Don't Retrieve, Navigate: Distilling Enterprise Knowledge into Navigable Agent Skills for QA and RAG
New method distills documents into a hierarchical directory, letting AI agents browse like humans to find answers.
A team of researchers has introduced Corpus2Skill, a novel framework that fundamentally rethinks how AI agents interact with enterprise knowledge bases. Instead of the standard Retrieval-Augmented Generation (RAG) approach where a model passively receives search results, Corpus2Skill first distills an entire document corpus offline. This compilation process involves iteratively clustering documents and generating LLM-written summaries at each level of a hierarchy, materializing the final result as a navigable tree of 'skill' files.
At serve time, this changes the game for the AI agent. The agent receives a bird's-eye view of the entire knowledge corpus's organization. It can then actively navigate the explicitly visible hierarchy: drilling into specific topic branches via progressively finer summaries, backtracking from unproductive paths, and strategically combining evidence scattered across different branches. This mirrors human reasoning when browsing a well-organized library or website sitemap.
The research demonstrates significant performance gains. On WixQA, an enterprise customer-support benchmark designed for RAG systems, Corpus2Skill outperformed established baselines including standard dense retrieval (like using vector databases), the RAPTOR method (which also uses recursive summaries), and other agentic RAG approaches. The key advantage is giving the LLM agent spatial and relational awareness of the knowledge base, moving it from a passive consumer to an active, reasoning explorer.
- Corpus2Skill compiles documents offline into a hierarchical 'skill directory' of LLM-written summaries, creating a navigable map of knowledge.
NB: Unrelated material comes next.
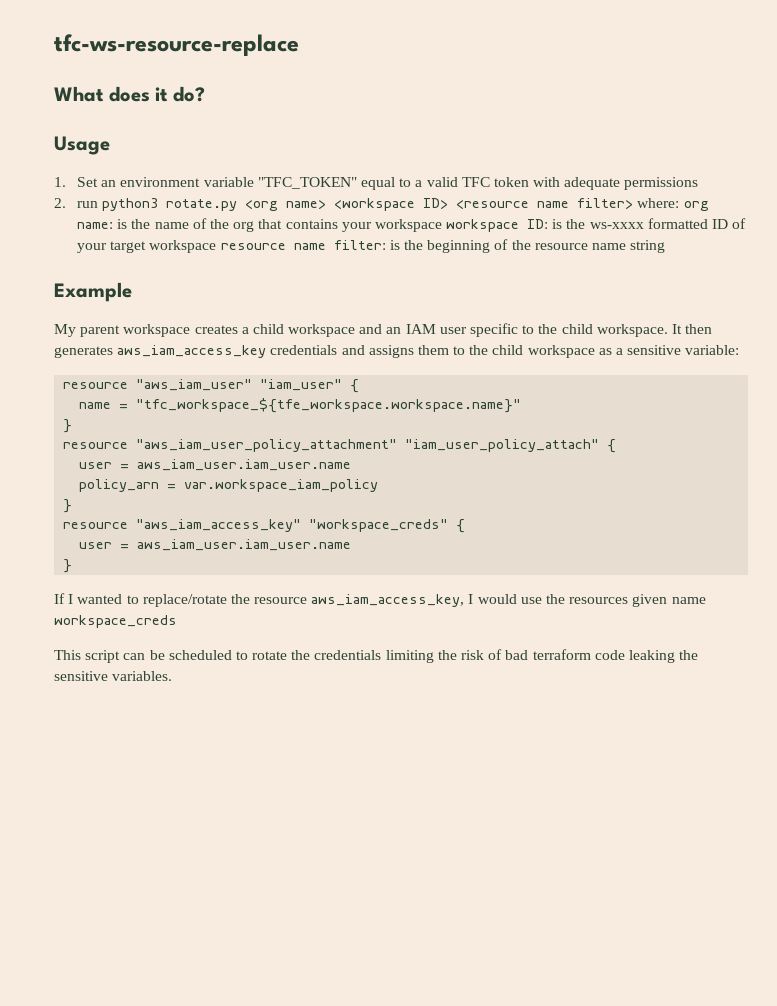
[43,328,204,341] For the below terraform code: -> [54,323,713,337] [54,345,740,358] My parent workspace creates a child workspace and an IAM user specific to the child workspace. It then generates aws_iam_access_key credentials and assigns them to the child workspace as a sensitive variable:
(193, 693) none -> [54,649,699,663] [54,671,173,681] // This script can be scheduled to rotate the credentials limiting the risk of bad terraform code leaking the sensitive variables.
- At query time, AI agents can see and reason over this hierarchy, allowing for strategic navigation, backtracking, and evidence combination.
- The method outperformed dense retrieval, RAPTOR, and agentic RAG baselines on the WixQA enterprise support benchmark across all quality metrics.
Why It Matters
This could make enterprise AI assistants and customer support bots significantly more accurate and reliable by enabling human-like browsing of complex knowledge bases.